__Excerpted data__
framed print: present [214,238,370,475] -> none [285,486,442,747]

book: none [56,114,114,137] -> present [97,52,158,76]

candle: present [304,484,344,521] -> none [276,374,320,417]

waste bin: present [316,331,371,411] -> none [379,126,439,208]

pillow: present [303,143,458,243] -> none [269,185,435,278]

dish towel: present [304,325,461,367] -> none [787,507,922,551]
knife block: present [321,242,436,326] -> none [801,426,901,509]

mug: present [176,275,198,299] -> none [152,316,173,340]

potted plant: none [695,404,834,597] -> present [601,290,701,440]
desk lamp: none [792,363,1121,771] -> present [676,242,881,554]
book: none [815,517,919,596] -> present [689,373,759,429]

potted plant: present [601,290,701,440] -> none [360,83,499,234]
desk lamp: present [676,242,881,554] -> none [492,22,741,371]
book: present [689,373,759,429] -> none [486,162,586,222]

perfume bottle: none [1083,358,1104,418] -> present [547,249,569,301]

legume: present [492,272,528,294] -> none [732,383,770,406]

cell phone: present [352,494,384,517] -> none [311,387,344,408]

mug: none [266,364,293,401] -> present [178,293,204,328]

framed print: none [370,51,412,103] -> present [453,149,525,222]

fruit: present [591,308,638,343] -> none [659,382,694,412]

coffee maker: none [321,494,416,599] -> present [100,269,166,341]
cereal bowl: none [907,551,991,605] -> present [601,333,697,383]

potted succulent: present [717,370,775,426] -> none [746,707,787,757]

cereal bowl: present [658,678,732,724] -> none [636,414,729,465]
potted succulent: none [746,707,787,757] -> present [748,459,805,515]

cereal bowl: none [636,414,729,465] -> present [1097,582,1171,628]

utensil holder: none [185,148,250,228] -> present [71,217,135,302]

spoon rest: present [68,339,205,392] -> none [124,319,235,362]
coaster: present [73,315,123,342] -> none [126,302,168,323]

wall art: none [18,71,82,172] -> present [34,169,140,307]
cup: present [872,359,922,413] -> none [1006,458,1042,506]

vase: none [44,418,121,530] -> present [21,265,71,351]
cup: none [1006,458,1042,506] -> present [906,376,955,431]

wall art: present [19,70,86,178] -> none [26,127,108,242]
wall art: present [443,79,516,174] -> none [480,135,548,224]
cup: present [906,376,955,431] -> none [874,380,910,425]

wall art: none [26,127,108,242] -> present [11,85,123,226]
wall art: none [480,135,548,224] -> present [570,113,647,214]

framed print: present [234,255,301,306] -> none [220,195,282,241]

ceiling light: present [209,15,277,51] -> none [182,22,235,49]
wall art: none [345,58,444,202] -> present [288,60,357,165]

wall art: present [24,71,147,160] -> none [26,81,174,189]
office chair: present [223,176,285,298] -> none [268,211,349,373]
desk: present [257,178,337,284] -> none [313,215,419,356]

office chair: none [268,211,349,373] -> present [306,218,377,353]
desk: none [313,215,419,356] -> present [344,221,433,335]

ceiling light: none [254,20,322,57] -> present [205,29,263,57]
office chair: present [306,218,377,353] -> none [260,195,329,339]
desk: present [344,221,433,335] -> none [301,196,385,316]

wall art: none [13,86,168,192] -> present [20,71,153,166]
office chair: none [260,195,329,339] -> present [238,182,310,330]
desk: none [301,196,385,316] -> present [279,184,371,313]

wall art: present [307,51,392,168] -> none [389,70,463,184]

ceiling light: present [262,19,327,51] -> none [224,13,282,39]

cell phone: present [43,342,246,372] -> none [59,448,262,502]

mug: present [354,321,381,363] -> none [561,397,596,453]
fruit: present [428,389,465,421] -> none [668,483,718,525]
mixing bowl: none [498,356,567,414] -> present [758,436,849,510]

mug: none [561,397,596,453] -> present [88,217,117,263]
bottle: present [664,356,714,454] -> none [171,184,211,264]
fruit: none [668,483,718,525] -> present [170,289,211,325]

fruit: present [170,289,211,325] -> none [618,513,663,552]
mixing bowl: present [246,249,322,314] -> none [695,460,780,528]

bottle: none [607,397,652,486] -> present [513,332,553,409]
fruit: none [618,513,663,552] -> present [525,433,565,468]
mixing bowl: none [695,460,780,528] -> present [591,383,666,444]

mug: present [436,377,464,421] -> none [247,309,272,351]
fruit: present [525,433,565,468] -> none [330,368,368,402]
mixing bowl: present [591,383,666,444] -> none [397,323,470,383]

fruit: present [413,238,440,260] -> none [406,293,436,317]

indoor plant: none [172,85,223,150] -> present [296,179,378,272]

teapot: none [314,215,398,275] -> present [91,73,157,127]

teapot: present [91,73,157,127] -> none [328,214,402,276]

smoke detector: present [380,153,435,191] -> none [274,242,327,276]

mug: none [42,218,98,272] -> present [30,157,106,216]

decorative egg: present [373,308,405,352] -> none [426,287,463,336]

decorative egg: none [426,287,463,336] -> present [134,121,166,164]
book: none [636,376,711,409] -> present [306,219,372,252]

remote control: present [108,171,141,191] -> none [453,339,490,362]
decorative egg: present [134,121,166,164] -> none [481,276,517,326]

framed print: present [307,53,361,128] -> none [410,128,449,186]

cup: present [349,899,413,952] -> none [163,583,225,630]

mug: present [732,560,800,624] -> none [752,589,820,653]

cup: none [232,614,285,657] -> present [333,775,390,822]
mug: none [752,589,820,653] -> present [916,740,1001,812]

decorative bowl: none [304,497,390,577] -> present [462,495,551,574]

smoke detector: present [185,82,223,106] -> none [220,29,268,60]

__Work to be completed__
Give back, unchanged, the line containing "decorative egg: present [134,121,166,164]" and each line that comes after it in the entries above, ending with the last.

__Result of this task__
decorative egg: present [134,121,166,164] -> none [481,276,517,326]

framed print: present [307,53,361,128] -> none [410,128,449,186]

cup: present [349,899,413,952] -> none [163,583,225,630]

mug: present [732,560,800,624] -> none [752,589,820,653]

cup: none [232,614,285,657] -> present [333,775,390,822]
mug: none [752,589,820,653] -> present [916,740,1001,812]

decorative bowl: none [304,497,390,577] -> present [462,495,551,574]

smoke detector: present [185,82,223,106] -> none [220,29,268,60]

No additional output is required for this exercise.